Porträt des Architekten als Stadtplaner

Vittorio Magnago Lampugnani

Ein Haus unweit der Basilika San Lorenzo an der Südseite der Mailänder Innenstadt. Im Innenhof zwei ehemalige Werkstätten, in einer der beiden das Architekturstudio, für das Vittorio Magnago Lampugnani sich, wie er sagt, auf Lebzeiten verschuldet hat. Der Professor für die Geschichte des Städtebaus ist auch aktiver Architekt.

Vittorio Magnago Lampugnani erarbeitete schon vor zehn Jahren den Masterplan für den Basler Novartis-Campus und entwarf eines der 20 Gebäude: Ein repräsentatives Bürohaus mit schlichten geometrischen Formen, aber ausgesuchten Materialien.

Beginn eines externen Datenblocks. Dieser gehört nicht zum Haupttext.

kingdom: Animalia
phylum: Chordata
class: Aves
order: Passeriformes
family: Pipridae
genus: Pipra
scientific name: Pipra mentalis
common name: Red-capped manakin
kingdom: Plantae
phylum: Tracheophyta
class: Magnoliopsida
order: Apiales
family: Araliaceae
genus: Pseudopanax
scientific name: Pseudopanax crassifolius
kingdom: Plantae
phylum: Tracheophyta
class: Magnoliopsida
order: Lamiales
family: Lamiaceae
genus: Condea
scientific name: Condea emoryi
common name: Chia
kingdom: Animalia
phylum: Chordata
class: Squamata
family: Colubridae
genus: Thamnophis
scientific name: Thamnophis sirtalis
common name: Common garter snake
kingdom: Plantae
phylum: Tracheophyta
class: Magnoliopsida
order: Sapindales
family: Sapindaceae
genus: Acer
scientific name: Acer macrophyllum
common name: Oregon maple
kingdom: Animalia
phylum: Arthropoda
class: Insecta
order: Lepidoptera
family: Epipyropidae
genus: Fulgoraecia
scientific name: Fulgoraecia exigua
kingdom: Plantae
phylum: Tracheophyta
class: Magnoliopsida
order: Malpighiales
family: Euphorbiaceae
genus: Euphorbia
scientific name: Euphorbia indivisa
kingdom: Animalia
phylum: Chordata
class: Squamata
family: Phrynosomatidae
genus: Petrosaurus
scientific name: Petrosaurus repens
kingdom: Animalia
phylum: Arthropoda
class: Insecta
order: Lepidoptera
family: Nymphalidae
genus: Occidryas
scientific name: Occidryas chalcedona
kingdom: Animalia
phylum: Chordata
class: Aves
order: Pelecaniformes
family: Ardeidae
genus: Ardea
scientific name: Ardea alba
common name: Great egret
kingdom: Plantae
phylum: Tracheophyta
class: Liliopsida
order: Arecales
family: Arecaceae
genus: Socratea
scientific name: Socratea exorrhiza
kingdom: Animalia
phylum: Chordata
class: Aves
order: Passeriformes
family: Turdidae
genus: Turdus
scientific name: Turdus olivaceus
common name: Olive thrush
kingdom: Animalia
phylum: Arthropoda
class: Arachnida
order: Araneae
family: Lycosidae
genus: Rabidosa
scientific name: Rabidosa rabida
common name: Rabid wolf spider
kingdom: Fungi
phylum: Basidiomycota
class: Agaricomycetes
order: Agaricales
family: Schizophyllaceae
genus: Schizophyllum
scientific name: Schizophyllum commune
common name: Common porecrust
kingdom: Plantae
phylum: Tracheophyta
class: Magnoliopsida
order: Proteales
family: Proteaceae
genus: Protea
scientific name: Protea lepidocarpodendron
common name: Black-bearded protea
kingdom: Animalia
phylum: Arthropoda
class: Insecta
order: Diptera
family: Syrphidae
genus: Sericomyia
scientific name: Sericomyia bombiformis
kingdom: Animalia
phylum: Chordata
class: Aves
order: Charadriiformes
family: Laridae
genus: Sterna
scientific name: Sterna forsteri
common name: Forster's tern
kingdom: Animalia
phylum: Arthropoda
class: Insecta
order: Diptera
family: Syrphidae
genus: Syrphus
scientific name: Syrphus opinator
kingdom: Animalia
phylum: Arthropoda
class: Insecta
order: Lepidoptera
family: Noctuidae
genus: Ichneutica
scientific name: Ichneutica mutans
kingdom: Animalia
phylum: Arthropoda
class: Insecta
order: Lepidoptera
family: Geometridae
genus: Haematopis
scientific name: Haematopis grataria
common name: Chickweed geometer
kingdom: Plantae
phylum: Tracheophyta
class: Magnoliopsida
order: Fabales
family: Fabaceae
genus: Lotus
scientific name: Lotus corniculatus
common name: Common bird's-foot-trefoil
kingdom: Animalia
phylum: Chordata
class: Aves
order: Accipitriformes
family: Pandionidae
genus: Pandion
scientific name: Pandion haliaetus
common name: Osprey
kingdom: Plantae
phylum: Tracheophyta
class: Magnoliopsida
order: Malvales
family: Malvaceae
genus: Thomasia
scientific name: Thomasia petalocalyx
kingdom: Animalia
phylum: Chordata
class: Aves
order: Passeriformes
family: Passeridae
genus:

Lampugnani kann Lieder davon singen, wie schwer gute Materialien am Bau durchzusetzen sind: weißer Carraramarmor außen, innen reichlich Holz und warme Farbtöne. Es ist eine Chance, wie ein Architekt sie vielleicht nur einmal im Leben bekommt, sagt Lampugnani, nämlich ein großes Haus bis ins kleinste Detail zu designen bis hin zu den Schreibtischen, bis hin zum Logo des Restaurants.

Die Stadt im 20. Jahrhundert

Über das Haus Fabrikstraße Nummer 12 ist 2009 ein Buch erschienen, schon das sechste über ein Projekt am Novartis-Campus. Und als hätte Vittorio Magnago Lampugnani sonst nichts zu tun, erscheint ein Jahr später sein 15. Buch: "Die Stadt im 20. Jahrhundert", 900 großformatige Seiten in zwei Bänden.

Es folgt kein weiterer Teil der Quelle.